Le tre opere dei piattini propongono un ulteriore gesto visivo di interpolazione semantica. Le immagini raffigurate apparecchiano una stilizzazione medicale dell’incavo della bocca, della testa con l’orecchio in evidenza, e del dettaglio di un orecchio. Sono lì a ricordare che la Sordità continua a essere collocata sul tavolo operatorio, alludendo a quello della cucina. La scritta del titolo della mostra «Sordo, non morto» avvolge l’orecchio e si trasforma in apparecchio acustico rimovibile, per rendere esplicita una scelta, quella compiuta da Anselmo stesso, che si configura come un preciso atto di soggettivazione. La cavità buccale ospita uno specchio-a-forma-di-lingua, oggetto che richiama, ancora una volta, l’uso di superfici riflettenti nelle pratiche logopediche di matrice oralista di primo Novecento. La lingua specchiante ribalta il piano: lo spettatore si scopre riflesso come soggetto e oggetto della manipolazione, mentre si evidenzia il fatto che il parlare è qui imposto dall’altro.
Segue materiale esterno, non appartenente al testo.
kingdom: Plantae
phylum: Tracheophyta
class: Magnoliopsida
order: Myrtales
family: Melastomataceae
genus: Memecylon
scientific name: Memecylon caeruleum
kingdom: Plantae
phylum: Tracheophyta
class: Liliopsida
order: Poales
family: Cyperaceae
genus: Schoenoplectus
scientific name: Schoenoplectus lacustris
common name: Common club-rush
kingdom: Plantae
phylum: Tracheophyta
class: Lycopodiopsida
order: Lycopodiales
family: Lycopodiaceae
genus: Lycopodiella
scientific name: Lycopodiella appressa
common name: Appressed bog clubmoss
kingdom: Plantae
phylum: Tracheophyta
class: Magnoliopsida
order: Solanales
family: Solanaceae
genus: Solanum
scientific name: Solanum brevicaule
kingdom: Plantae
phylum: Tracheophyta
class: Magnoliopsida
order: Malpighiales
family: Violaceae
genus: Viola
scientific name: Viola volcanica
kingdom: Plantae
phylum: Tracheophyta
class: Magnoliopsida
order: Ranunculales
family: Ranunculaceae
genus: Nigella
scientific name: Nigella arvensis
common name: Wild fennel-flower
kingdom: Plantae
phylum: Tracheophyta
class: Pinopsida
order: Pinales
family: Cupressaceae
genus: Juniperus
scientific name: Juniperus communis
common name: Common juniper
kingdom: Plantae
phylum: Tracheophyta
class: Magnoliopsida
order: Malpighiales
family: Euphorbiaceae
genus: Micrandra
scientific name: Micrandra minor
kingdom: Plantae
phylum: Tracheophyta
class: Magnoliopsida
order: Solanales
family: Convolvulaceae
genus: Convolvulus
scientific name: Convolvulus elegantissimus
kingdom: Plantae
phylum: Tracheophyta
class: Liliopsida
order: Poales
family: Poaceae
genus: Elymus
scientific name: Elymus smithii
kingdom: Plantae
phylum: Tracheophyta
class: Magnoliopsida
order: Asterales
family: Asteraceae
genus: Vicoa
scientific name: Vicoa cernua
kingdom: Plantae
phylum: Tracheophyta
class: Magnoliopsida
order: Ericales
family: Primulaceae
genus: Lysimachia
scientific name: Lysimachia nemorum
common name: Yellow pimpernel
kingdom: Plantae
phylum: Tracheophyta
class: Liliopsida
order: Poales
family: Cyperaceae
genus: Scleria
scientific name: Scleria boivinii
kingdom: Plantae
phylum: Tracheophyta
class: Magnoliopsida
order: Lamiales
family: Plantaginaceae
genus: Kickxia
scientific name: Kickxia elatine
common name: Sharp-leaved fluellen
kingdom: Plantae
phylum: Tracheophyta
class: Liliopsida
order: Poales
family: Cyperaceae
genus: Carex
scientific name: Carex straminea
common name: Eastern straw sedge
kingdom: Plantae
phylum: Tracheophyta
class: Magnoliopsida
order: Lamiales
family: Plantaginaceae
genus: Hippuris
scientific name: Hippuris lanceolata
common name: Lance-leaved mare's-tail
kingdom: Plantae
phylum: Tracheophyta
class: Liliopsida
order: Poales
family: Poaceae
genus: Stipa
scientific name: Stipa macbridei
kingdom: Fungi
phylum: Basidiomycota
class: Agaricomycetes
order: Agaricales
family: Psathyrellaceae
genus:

L’intreccio tra documenti provenienti da archivi rimossi e riattraversati da un sapere situato, immaginari sovrascritti con la perizia del proprio corpo, simbologie modificate attraverso una torsione semantico-visiva, costituisce la tattica – sofisticata e assertiva – che Diana Anselmo impiega per fare della cultura Sorda un campo di ricerca estetica che investe la sfera del visivo per plasmare altre visioni, e così da poter affermare: «Non scompaia la Sordità, ma la visione che ne avete costruito».

Il titolo «deaf not dead» è un topos comune nella comunità sorda segnante statunitense e l’artista lo usa per riferirsi ironicamente alla correzione automatica delle tastiere dei telefoni che fino a qualche anno fa sostituivano automaticamente «deaf» con «dead». Complici la vicinanza delle due lettere sulla tastiera ed un bieco audismo tecnocratico, si suggerisce la parola più giusta fra le due, così il tentativo di digitare «I’m deaf» viene modificato in un più lugubre «I’m dead». Nessun augurio spettrale, solo il tema della correzione forzata che si ritrova nella storica proibizione dell’uso della lingua dei segni (abolita in tutta Europa nel 1880, e solo nel 2021 riconosciuta dallo Stato italiano) e nell’anti-storico tentativo di normalizzare il corpo Sordo, rettificandolo sulla tastiera come nella società udente.